We are a small Episcopal Church on the banks of the Rappahannock in Port Royal, Virginia. We acknowledge that we gather on the traditional land of the first people of Port Royal, the Nandtaughtacund, and we respect and honor with gratitude the land itself, the legacy of the ancestors, and the life of the Rappahannock Tribe. Our mission statement is to do God’s Will in all that we do.

Sermon, Good Friday, March 29, 2024

Before his crucifixion and death, Jesus shared a last supper with the disciples. 

“After supper he took the cup of wine; and when he had given thanks, he gave it to them, and said, “Drink this, all of you; This is my Blood of the new Covenant, which is shed for you and for many for the forgiveness of sins. Whenever you drink it, do this for the remembrance of me.” 

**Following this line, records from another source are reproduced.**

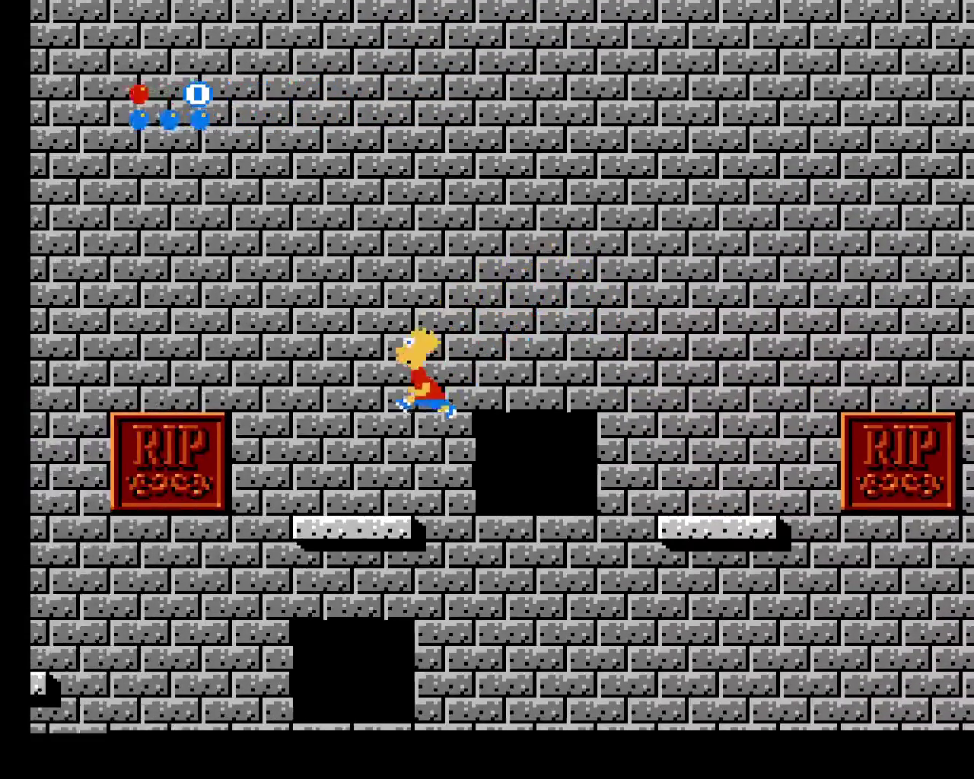
pyautogui.press('Left')
pyautogui.press('Up')
pyautogui.press('Up')
pyautogui.press('Right')
pyautogui.press('Up')
pyautogui.press('Up')
pyautogui.press('Up')
# Reach the MAP sign, move the choice on Krusty's map to Moe's and start that minigame
pyautogui.press('Left')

Blood is essential to life.  Blood carries oxygen and  nutrients throughout our bodies and helps to regulate our body temperatures.   Blood carries waste materials to the organs that rid the body of that waste.  Blood also fights off infections.  Without blood, we cannot live. 

At the last supper, Jesus referred to the wine in the cup that he shared with the disciples as his own blood, the Blood of the new Covenant.  The disciples are intimately related to Jesus at this point.  Jesus is the true vine, and the disciples are the branches.  The life giving sap of the vine flows into the branches so that the branches can bear much fruit. 

“As the Father has loved me,” Jesus says, “so I have loved you; abide in my love….this is my commandment, that you love one another as I have loved you.  No one has greater love than this, to lay down one’s life for one’s friends.” 

The lifegiving love of Jesus flows into us when we drink from the cup,  and we are to let that love of Jesus pour through us out into the world. 

When Jesus was arrested, Simon Peter, full of the fear that Jesus would suffer, reacted in violence and struck Malchus, the slave of the high priest, with a sword.  As blood poured from the injured slave, Jesus reprimanded Peter.  And Jesus said, “Am I not to drink the cup that the Father has given me?”  Jesus knew, though the disciples did not, that to transform the suffering in the world, he must take that suffering on, that his own blood must be poured out so that the life of the world could become new once more. 

On the cross, when Jesus sees that all has been fulfilled, he says, “I am thirsty.” 

On one level, Jesus is thirsty because of his physical suffering. Having had nothing to drink since the wine he shared with the disciples at the last supper, he must be thirsting to death. 

But as Gail O’Day says in her commentary on John’s gospel, this thirst  also symbolizes “the willingness of Jesus to embrace his death.”

And once he has received the sour wine he is offered, Jesus says, “It is finished.”  Fully in control, he bows his head and gives up his spirit. 

Now the Passover sabbath was about to take place, and the Jews didn’t want the bodies of those being crucified to be left on their crosses, so the soldiers came to break the legs of those who were still alive and struggling to breathe.  But Jesus was no longer breathing. 

One of the soldiers took a spear and pierced the side of Jesus, and at once, blood and water poured out. 

In death, the  physical life-giving blood of Jesus poured out into the world. 

And the water, the spring of water gushing up to eternal life that Jesus promised, pours out of death, bringing eternal life. 

What would it be like on this Good Friday to admit our thirst?  To cry out,

“I am thirsty.” 

Thirsty for God’s love, thirsty for freedom from suffering, thirsty for new life here and now. 

What would it be like to say the words that the Samaritan woman said to Jesus, “Sir, give me this water, so that I may never be thirsty or have to keep coming here to draw water.” 

“I am thirsty.” 

So may we worthily receive the cup new life that Jesus drank for us and then poured out for us on this day, a cup of the new life free from the sins and sufferings of this world. 

Drinking freely and deeply, may we be filled with God’s grace and heavenly benediction, and made one body with him, that he may dwell in us, and we in him.